> _Provided passage_:
Re: remote server for log_archive_dest

  • From: Charlotte Hammond <charlottejanehammond@xxxxxxxxx>
  • To: ORACLE-L <oracle-l@xxxxxxxxxxxxx>
  • Date: Thu, 25 Aug 2005 01:48:29 -0700 (PDT)

Hi Mark,

Be careful using fuser to determine if ARCH has
finished archiving.  We were seeing partially archived
files being copied.  When we did a truss on the ARCH
process it was opening and closing the file a few
times during the archival process and fuser happened
to be hitting it during one of the intervening "closed
but not finished" times.  Polling V$ARCHIVED_LOG as
you suggested was a more reliable way of determining
which files had actually been fully archived.

This was on 8i on Solaris so things may have changed
but I'd expect not - try tracing/trussing ARCH to
check on your platform.

Charlotte


>       Mark Bole <makbo@xxxxxxxxxxx>
>       Sent by: oracle-l-bounce@xxxxxxxxxxxxx
>       24/08/2005 17:01
>       Please respond to makbo
>
>                To:
>                cc: oracle-l@xxxxxxxxxxxxx
>                Subject: Re: remote server for
log_archive_dest
>
>
>For successful user-managed archived redo log
backups, you must
>duplicate two key features of automated log
transport:
>
>1) don't copy a file until it is completely written
and closed.

> _Prompt_: Resume the email about copying archived redo logs, starting right after its last line.

> _Excerpted records_:
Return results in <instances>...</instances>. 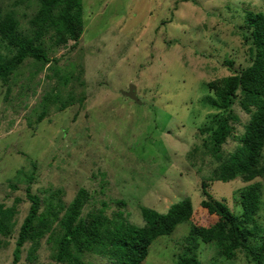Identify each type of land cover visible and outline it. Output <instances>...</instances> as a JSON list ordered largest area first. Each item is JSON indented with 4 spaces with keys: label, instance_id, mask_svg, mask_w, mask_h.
Here are the masks:
<instances>
[{
    "label": "rangeland",
    "instance_id": "1",
    "mask_svg": "<svg viewBox=\"0 0 264 264\" xmlns=\"http://www.w3.org/2000/svg\"><path fill=\"white\" fill-rule=\"evenodd\" d=\"M13 1L4 3L26 25L37 0L22 5ZM82 7L78 45L71 49L70 41L49 53L57 60L49 67L74 72L81 67V84L61 86L57 77H50L49 68L32 77L29 73L38 66L31 61L20 68L22 74L10 83L9 94L8 85L0 84V204L10 207L21 199L16 229L29 208L26 184L13 190L8 183L18 170H32L36 161L33 191L52 184L63 191L66 205L80 188L91 195L95 191L91 208L106 202L110 217L121 210L135 226L144 224L141 207L166 213L173 203L188 198L194 208L190 222L156 239L142 264H177L191 225L207 238L206 243L198 238L201 264H252L243 250L233 260L217 254L214 237L224 225L202 208L200 186L203 176L216 179L219 162L207 138L202 142L200 129L221 114L203 103L215 98V89H208L207 83L222 85L223 78L248 64L250 44L241 27L247 11L264 15V0H82ZM131 84L140 104L122 95ZM55 87L62 98L72 90L84 96L83 103L63 110L50 105L42 122L35 124L43 95ZM230 111V125L241 135L250 116L239 100ZM237 146L228 138L221 150L228 154ZM247 185L239 178L214 181L208 192L238 215L239 193ZM118 202L125 205L118 207ZM256 218L264 227V188ZM8 242L0 244V264L13 263L14 237ZM26 250L16 264H55L44 239L34 262L25 259ZM86 259L109 264L94 254Z\"/></svg>",
    "mask_w": 264,
    "mask_h": 264
},
{
    "label": "trees",
    "instance_id": "2",
    "mask_svg": "<svg viewBox=\"0 0 264 264\" xmlns=\"http://www.w3.org/2000/svg\"><path fill=\"white\" fill-rule=\"evenodd\" d=\"M26 2L15 0L12 5ZM37 4L27 24L23 25L15 11L8 10L4 0H0V84L8 85L7 94L10 83L16 82L22 74L20 68L27 61L38 66L29 73L32 77L49 68L52 71L50 77H57L61 86L74 81L81 84V67L76 72L49 67L57 63L49 53L52 48L66 47L70 41L73 44L71 49L78 45L83 30L82 0H37ZM243 29L242 35L250 44L248 64L223 78L222 85L215 80L207 83L208 89H215V98L205 99L203 103L221 114L213 117L200 133L204 135L202 142L207 138L211 155L219 162V168L218 173L214 171L215 180L210 176L202 177L200 197L202 208L219 217L224 225L222 232L214 237L217 239V254L233 260L235 253L243 250L249 262L264 264V227L256 218L264 188V15L247 11ZM236 100L250 116L241 135L235 134V128L230 125L234 120L230 110ZM83 101L84 96L74 95L73 90L62 98L61 89L55 87L43 95L35 124L42 122L50 105L63 110ZM29 123L31 126V121ZM228 138L237 141L238 146L233 152L223 154L221 149ZM31 165L32 170H18L13 182L10 179L8 183L13 190L22 182L26 184L24 190L29 208L18 229L16 204L21 199H14L10 207L0 204V244L7 246L8 240L14 237L12 264L21 260L26 247L25 259L34 262L43 239L49 244L50 259L55 264H93L86 259L92 254L104 258L109 264H142L156 239L171 235L182 223H189L194 213L188 198L173 203L166 213L141 207L144 224L135 226L127 222L121 210L110 217L106 213L110 208L106 202H100L98 208H91L96 202L95 191L91 195L80 188L68 205L62 200L63 191L54 189L52 184L33 191L31 185L36 180L37 162ZM236 178L248 184L239 193L241 212L238 215L223 199H214L208 192L214 181L229 182ZM87 205L90 208L84 212ZM117 205L122 207L125 203L118 202ZM204 236L195 225L190 226L184 239L185 252L178 257L177 264H201L197 256L198 238L206 243Z\"/></svg>",
    "mask_w": 264,
    "mask_h": 264
},
{
    "label": "water",
    "instance_id": "3",
    "mask_svg": "<svg viewBox=\"0 0 264 264\" xmlns=\"http://www.w3.org/2000/svg\"><path fill=\"white\" fill-rule=\"evenodd\" d=\"M136 90H137L136 86L131 84V85H129L127 91H122V95L126 96L131 101L140 104V100L138 99V97L136 95L137 94Z\"/></svg>",
    "mask_w": 264,
    "mask_h": 264
}]
</instances>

> _Response below_:
>
>2) copy those files, and only those files, which
haven't already been
>copied (due to network outages, target system down,
whatever).
>
>For item 1, you can query the database (SELECT
THREAD#,SEQUENCE#,NAME
>FROM V$ARCHIVED_LOG;) or, on most flavors of Unix,
the "fuser" command
>can determine whether a process currently has a file
open.  (I am not
>aware of a "fuser" equivalent under Windows).
>
>For item 2, the rsync command works great, either
using ssh to a remote
>server (as described below) or on any network-mounted
filesystem.  On
>Windows, the robocopy.exe utility duplicates most of
rsync's
>functionality but only with a mounted filesystem, not
a remote server.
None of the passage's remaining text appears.